Purely out of curiosity, we observed that single row access was slower by many orders of magnitude when accessing an hbase table via the hive SQL interface.
We have a simple three column HBase table with integers between one and one million for the key. We wrote two classes:
hive that got a connection for each of ten threads
reused the same connection per thread (each had its own connection) to get random key values
average range between 200 and 500 milliseconds
hive that created an instance of HTable
using ten threads, get() calls for random keys between one and one million
average range between one and five milliseconds
As I said, out of curiosity, is the hive overhead that much more for a single row? We used the :key token when mapping hive to hbase, so I assumed it would use that. However, an explain on a query shows it does not.

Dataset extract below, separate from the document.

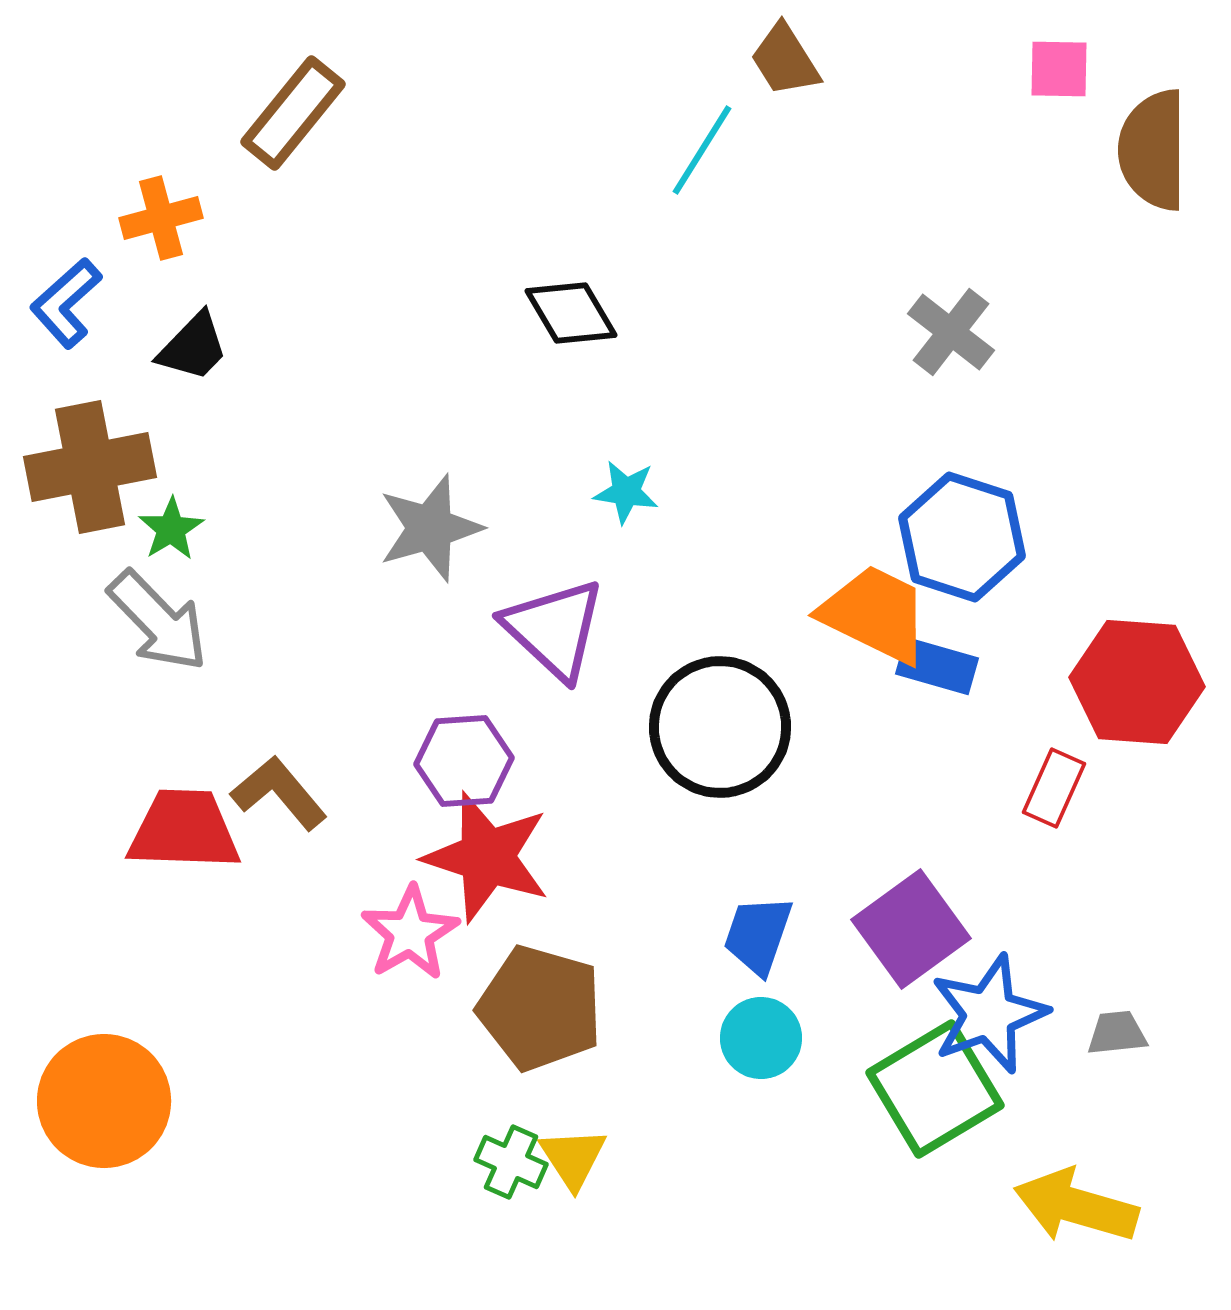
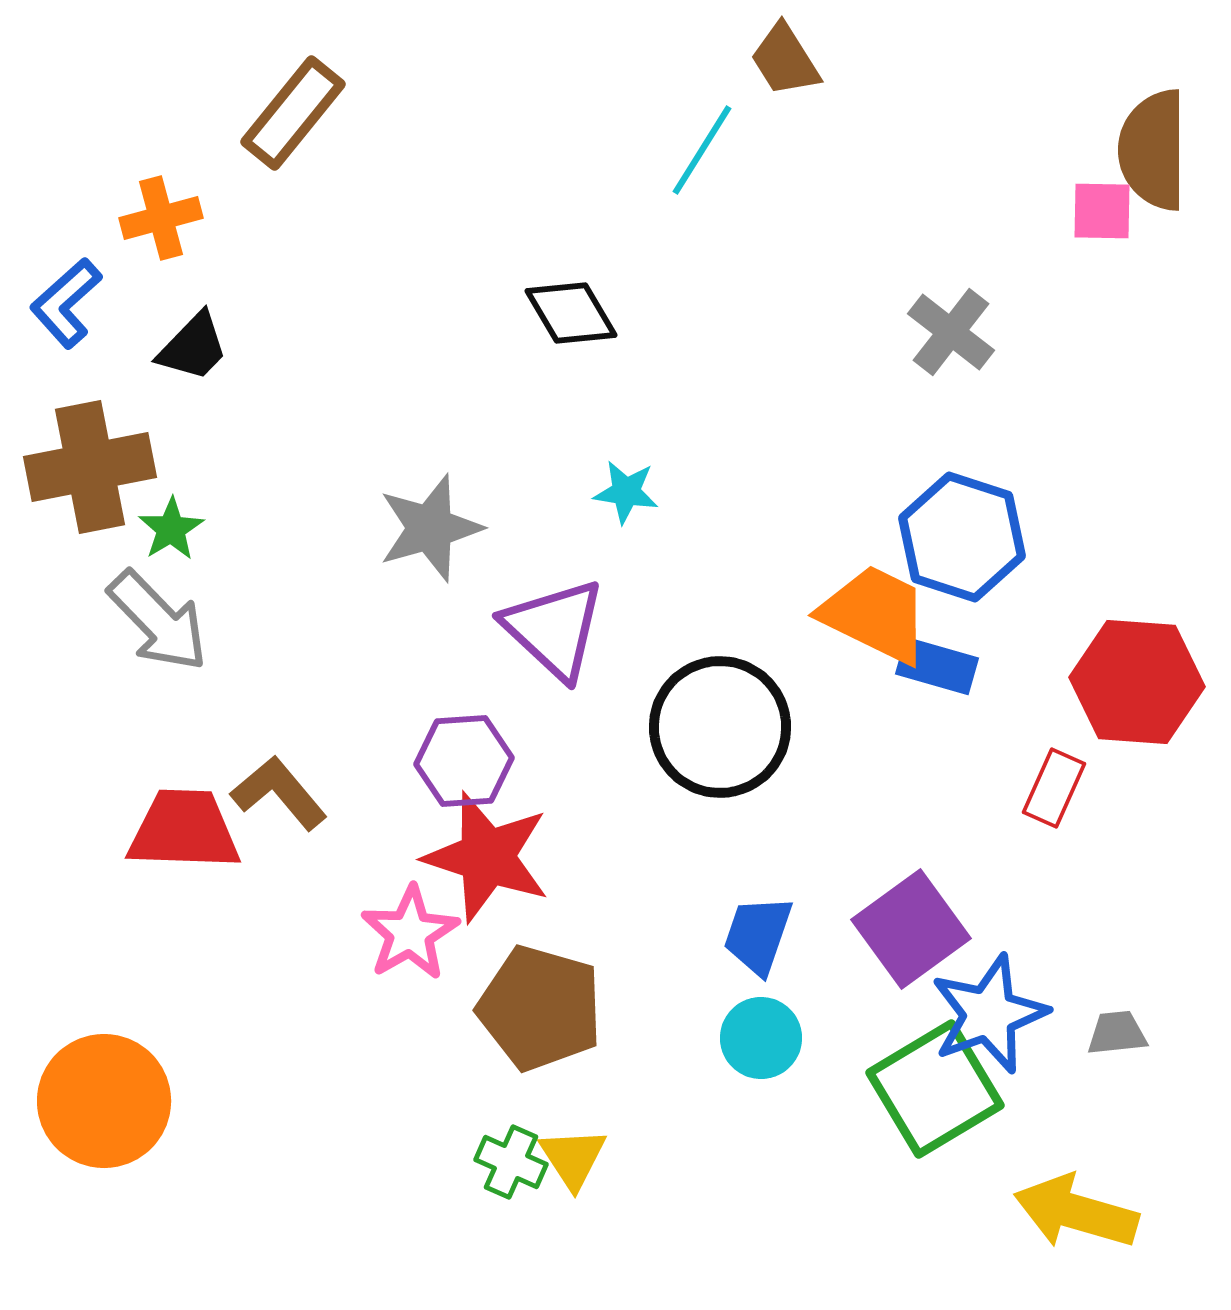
pink square: moved 43 px right, 142 px down
yellow arrow: moved 6 px down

0: jdbc:hive2://localhost:10000> explain select * from foo where rowkey = 1; +--------------------------------------------------------------------------------------------------+--+ | Explain | +--------------------------------------------------------------------------------------------------+--+ | STAGE DEPENDENCIES: | | Stage-0 is a root stage | | | | STAGE PLANS: | | Stage: Stage-0 | | Fetch Operator | | limit: -1 | | Processor Tree: | | TableScan | | alias: foo | | filterExpr: (rowkey = 1) (type: boolean) | | Statistics: Num rows: 1000001 Data size: 0 Basic stats: PARTIAL Column stats: NONE | | Filter Operator | | predicate: (rowkey = 1) (type: boolean) | | Statistics: Num rows: 500000 Data size: 0 Basic stats: PARTIAL Column stats: NONE | | Select Operator | Is the hive serde not "smart" enough to know it is key based access?